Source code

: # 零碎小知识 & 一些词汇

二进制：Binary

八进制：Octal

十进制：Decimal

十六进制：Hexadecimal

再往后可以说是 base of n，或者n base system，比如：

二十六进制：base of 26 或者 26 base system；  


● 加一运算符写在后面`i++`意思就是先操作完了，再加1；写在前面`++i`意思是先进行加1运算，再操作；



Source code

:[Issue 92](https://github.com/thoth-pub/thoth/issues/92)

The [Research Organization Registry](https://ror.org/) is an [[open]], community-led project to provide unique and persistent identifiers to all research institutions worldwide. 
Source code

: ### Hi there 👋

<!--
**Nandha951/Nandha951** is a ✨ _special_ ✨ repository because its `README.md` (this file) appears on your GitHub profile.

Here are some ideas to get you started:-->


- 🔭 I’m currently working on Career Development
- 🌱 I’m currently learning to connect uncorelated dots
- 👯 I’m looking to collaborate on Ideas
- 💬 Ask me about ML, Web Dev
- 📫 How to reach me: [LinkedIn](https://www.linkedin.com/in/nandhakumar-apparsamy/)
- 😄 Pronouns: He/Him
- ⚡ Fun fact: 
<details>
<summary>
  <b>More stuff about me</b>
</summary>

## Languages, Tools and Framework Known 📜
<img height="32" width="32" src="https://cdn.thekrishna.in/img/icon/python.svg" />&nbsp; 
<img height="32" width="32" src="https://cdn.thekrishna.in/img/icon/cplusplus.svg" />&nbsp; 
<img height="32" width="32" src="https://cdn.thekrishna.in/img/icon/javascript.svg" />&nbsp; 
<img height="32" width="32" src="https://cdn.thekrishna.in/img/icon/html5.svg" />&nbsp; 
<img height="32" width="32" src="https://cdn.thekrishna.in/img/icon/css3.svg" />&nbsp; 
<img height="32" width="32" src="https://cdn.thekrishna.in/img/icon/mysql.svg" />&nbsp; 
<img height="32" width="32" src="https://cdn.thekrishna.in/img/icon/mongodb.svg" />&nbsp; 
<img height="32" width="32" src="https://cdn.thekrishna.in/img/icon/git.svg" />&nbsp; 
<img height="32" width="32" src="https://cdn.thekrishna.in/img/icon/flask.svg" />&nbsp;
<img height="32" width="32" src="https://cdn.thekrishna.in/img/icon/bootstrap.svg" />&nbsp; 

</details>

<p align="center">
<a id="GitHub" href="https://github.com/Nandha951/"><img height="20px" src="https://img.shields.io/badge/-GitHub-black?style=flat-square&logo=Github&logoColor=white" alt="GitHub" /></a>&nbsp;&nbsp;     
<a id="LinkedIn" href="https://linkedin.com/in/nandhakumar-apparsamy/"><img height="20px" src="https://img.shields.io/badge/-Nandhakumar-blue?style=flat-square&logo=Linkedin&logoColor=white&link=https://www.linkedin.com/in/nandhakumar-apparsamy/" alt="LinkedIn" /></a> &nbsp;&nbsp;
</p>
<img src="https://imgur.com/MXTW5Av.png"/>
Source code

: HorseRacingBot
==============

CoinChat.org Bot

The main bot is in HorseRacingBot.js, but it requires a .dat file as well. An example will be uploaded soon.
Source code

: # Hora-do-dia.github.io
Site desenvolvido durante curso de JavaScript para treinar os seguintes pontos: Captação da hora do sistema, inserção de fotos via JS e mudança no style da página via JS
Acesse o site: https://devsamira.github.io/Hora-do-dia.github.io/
--
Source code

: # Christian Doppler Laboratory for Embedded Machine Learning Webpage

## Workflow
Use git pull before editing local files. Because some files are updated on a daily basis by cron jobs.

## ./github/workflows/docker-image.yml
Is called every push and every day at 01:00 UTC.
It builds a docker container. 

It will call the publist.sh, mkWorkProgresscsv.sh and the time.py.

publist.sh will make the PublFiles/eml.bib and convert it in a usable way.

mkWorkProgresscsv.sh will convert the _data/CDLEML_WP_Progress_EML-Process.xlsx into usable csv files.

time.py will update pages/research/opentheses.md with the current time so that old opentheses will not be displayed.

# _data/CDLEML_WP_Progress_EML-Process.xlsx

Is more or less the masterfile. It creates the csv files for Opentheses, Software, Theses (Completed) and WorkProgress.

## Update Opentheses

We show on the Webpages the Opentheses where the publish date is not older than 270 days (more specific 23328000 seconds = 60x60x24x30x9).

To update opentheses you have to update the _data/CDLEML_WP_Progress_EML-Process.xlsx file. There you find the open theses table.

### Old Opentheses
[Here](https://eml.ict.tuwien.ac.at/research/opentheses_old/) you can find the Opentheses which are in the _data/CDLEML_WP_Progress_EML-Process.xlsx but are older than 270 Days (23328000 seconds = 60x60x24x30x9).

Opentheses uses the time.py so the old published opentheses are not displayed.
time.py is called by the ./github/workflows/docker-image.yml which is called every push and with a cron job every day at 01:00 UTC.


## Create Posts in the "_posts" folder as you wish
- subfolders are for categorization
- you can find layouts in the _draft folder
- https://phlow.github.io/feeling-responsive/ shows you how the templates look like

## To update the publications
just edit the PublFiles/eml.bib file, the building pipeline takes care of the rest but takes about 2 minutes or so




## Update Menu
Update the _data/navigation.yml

■ WRITTEN TASK ■
Search the entries for the word "than" and show every line that has it.

■ SOLUTION TO THIS TASK ■
We show on the Webpages the Opentheses where the publish date is not older than 270 days (more specific 23328000 seconds = 60x60x24x30x9).
[Here](https://eml.ict.tuwien.ac.at/research/opentheses_old/) you can find the Opentheses which are in the _data/CDLEML_WP_Progress_EML-Process.xlsx but are older than 270 Days (23328000 seconds = 60x60x24x30x9).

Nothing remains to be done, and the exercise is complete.